HOUSTON – An unsettling string of Snapchat videos has one west side community on edge.
The clips appear to show two people shooting about 14 rounds out of a moving car early Tuesday morning.
"It's a little bit scary. You don't know where the shots are going," worried resident Bill Kraft said.
Based off the location of the Snapchat map, it was geo-tagged, or tracked, right along Highway 6 behind Kraft's home. He said he heard a loud sound he thought was a car backfiring.
"Then I heard two more rapid shots, which I thought, 'This isn't a car. It's got to be something else,'" Kraft said.
WATCH: Snapchat videos show people firing guns out of vehicle in west Houston
On Wednesday, a day after the video was posted, KPRC 2 drove the same path the video appears to have taken, and it wasn't long before we discovered more possible evidence connected to the videos.
KPRC 2's crew found what appears to be a bullet hole in a business sign and some shell casings.
KPRC gave the shell casings to a detective on Thursday, the same day the department announced it was investigating the incident.
Police will work to determine if the shell casings are, in fact, connected to what was seen on video. Police are also still trying to determine if the hole seen in a sign is connected.
Another worried resident, who didn't want to be identified, said, "It's absolutely terrifying to know that somebody is just free shooting down the street."
The Houston police said Wednesday that they were not investigating the case, since a formal complaint hasn't been filed yet.
However on Thursday morning, HPD tweeted, "HPD actively investigating 2 people firing guns from moving car in a West Houston Houston neighborhood (and) posting video to Snapchat"

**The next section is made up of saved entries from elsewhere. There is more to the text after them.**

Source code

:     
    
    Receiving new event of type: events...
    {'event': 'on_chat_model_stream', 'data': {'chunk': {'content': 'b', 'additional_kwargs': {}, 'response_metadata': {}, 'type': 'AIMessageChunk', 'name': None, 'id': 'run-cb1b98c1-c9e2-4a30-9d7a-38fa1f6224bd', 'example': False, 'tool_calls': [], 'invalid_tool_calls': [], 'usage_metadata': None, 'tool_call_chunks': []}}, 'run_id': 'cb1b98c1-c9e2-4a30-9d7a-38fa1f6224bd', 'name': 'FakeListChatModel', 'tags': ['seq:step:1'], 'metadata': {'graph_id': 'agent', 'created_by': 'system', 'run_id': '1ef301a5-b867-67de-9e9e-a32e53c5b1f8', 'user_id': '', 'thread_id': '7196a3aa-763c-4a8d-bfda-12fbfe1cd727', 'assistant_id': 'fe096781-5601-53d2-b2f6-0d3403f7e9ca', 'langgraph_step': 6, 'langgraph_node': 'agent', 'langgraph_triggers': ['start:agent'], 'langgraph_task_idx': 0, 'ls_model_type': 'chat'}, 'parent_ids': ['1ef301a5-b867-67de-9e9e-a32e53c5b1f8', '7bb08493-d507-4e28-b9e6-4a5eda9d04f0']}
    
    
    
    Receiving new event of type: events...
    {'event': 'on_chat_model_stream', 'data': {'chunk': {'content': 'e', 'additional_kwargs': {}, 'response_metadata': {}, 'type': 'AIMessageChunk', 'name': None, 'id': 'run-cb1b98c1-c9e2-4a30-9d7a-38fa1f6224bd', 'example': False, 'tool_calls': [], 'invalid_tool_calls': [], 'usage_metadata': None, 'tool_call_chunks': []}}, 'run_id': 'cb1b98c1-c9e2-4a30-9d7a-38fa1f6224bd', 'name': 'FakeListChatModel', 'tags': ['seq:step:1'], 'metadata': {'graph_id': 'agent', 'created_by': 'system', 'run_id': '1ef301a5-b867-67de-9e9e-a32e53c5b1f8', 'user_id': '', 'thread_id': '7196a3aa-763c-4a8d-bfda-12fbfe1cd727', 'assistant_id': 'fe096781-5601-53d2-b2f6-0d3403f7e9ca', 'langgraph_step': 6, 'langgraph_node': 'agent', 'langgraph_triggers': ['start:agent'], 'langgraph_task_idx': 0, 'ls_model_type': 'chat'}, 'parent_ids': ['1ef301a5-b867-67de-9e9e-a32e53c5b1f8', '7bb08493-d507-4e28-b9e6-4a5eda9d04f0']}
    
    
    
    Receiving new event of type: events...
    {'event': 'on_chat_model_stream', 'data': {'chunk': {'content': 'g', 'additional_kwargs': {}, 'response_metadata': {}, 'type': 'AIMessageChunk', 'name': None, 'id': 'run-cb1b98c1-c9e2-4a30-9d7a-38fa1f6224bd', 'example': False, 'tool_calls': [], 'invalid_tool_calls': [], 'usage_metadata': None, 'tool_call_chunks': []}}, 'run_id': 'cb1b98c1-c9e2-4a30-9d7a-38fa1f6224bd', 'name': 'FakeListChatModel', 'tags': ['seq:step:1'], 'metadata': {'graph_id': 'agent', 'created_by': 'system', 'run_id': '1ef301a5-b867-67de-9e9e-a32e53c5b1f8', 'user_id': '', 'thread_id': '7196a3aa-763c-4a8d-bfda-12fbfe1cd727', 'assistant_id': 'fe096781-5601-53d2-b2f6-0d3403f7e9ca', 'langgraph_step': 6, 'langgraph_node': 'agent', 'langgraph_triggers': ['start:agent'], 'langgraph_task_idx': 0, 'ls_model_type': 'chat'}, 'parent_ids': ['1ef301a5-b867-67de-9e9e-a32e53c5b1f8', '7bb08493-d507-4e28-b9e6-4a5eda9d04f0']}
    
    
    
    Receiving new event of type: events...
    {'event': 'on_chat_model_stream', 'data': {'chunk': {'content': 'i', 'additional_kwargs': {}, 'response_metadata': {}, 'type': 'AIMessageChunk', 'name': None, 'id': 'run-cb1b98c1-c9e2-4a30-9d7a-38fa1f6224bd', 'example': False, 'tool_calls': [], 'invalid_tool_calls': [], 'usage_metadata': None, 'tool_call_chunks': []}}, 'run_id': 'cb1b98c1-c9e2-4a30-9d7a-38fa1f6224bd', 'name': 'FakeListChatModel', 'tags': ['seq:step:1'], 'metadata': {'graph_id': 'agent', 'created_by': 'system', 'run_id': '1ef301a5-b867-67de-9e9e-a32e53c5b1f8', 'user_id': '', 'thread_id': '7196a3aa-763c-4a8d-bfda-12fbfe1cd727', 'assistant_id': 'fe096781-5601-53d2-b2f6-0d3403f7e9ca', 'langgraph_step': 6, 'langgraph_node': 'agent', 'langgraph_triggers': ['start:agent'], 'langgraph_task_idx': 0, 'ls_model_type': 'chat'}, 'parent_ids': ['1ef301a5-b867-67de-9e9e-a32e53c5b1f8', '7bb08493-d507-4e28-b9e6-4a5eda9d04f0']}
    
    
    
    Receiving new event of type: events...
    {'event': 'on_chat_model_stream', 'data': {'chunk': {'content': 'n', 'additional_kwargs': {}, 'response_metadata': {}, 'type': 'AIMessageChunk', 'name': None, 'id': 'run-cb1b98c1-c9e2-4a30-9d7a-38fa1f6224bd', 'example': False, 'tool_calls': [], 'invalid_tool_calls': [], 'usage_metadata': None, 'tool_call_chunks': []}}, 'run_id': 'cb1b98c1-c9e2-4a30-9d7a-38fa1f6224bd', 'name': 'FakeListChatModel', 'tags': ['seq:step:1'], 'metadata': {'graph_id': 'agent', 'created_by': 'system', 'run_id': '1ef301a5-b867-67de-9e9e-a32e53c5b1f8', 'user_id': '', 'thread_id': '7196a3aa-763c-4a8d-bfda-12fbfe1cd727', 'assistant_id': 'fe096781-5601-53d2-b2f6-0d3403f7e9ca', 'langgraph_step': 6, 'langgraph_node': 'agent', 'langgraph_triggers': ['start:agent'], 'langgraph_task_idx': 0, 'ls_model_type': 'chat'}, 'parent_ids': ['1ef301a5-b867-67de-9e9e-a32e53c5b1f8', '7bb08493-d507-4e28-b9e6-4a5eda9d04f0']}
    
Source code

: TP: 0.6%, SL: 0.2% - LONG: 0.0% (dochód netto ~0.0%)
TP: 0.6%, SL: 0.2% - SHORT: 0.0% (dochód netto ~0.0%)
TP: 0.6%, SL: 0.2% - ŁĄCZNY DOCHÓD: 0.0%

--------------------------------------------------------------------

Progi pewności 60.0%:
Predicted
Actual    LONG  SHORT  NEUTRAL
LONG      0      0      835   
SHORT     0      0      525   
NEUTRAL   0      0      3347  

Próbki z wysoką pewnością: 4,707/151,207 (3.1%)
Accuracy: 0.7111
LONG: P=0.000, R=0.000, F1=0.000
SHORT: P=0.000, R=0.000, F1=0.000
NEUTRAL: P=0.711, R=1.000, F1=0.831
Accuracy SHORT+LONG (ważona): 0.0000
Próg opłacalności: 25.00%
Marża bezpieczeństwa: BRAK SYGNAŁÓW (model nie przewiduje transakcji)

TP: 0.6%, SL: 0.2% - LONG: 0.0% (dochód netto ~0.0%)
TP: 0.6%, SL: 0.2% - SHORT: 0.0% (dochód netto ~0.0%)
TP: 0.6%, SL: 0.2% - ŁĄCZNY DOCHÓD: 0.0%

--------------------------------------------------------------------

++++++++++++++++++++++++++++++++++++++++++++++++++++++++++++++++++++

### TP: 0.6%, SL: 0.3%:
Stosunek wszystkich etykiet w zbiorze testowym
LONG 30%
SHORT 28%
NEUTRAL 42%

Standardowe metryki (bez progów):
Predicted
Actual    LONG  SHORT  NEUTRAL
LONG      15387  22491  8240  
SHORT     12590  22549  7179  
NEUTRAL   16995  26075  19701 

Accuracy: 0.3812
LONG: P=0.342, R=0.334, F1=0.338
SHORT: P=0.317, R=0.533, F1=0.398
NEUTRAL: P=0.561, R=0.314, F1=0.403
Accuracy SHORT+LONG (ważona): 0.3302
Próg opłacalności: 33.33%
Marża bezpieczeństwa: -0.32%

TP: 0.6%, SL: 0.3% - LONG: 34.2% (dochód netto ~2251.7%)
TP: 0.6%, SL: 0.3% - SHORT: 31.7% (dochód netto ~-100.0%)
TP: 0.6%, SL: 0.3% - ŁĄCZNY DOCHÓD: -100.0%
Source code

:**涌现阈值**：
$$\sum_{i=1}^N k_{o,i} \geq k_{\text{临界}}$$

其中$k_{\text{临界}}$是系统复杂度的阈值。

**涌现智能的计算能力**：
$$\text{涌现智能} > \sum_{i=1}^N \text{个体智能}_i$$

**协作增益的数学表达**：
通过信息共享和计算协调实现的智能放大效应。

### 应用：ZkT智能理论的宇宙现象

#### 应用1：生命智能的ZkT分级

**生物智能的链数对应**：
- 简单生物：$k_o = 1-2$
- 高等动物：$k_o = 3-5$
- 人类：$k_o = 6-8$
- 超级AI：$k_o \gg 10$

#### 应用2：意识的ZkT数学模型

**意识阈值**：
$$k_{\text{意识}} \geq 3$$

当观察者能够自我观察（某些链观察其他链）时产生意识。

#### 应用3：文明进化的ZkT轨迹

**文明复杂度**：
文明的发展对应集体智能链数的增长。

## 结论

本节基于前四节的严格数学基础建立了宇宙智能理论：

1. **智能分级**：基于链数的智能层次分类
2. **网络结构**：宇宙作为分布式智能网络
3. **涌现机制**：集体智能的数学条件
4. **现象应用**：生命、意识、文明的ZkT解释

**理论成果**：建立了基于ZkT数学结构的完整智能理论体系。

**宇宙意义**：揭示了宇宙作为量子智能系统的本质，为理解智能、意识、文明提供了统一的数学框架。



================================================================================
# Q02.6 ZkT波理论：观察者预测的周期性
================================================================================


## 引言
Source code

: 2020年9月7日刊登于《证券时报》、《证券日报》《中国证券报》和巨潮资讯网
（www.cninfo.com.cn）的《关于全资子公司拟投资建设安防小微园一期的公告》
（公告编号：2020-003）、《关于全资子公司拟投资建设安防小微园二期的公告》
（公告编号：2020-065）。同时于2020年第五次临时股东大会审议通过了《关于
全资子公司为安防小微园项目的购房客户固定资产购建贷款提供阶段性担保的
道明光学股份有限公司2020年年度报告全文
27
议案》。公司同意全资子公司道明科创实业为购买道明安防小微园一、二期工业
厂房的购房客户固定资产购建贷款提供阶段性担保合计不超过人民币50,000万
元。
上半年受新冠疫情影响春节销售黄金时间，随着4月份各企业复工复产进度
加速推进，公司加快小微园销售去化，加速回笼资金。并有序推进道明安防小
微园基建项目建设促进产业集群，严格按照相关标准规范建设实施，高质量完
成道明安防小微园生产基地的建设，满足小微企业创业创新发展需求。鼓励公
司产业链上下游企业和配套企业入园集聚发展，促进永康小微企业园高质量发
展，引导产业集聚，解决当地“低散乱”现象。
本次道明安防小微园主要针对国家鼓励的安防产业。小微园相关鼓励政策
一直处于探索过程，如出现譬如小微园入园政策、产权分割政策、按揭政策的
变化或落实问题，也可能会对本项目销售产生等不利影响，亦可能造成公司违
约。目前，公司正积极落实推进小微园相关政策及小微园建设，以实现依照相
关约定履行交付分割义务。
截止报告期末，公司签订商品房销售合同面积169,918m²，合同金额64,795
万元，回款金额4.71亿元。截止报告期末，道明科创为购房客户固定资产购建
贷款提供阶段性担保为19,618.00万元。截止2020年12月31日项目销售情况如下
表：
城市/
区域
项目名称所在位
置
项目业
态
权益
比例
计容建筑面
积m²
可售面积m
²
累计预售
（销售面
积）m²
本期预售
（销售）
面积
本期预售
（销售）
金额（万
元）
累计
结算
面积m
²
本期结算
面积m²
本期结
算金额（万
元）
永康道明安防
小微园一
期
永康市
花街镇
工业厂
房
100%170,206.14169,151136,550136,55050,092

HPD actively investigating 2 people firing guns from moving car in a West Houston neighborhood & posting video to Snapchat #hounews pic.twitter.com/iQ9UUx6rNS— Houston Police (@houstonpolice) September 28, 2017
Houston police also tweeted that they have interviewed possible witnesses and the homeowners association.
KPRC 2 also spoke to a social media and tech specialist to get their take on the video.
"First impression is real video; it is very difficult to fake things through Snapchat. Your location on the app is tied to your location in real life. There's not a way to fake that," said Kristy Gillentine, vice president of public engagement for Drive West Communications and a social media specialist.
For now, worried residents are left calling on police to look into to the matter sooner, rather than later.
"I think if you have video proof of it, Snapchat or otherwise, it's important to follow up on it," said the worried resident.
Houston police asked for the public's help for information by calling Crime Stoppers at 713-222-TIPS and the HPD non-emergency line at 713-884-3131.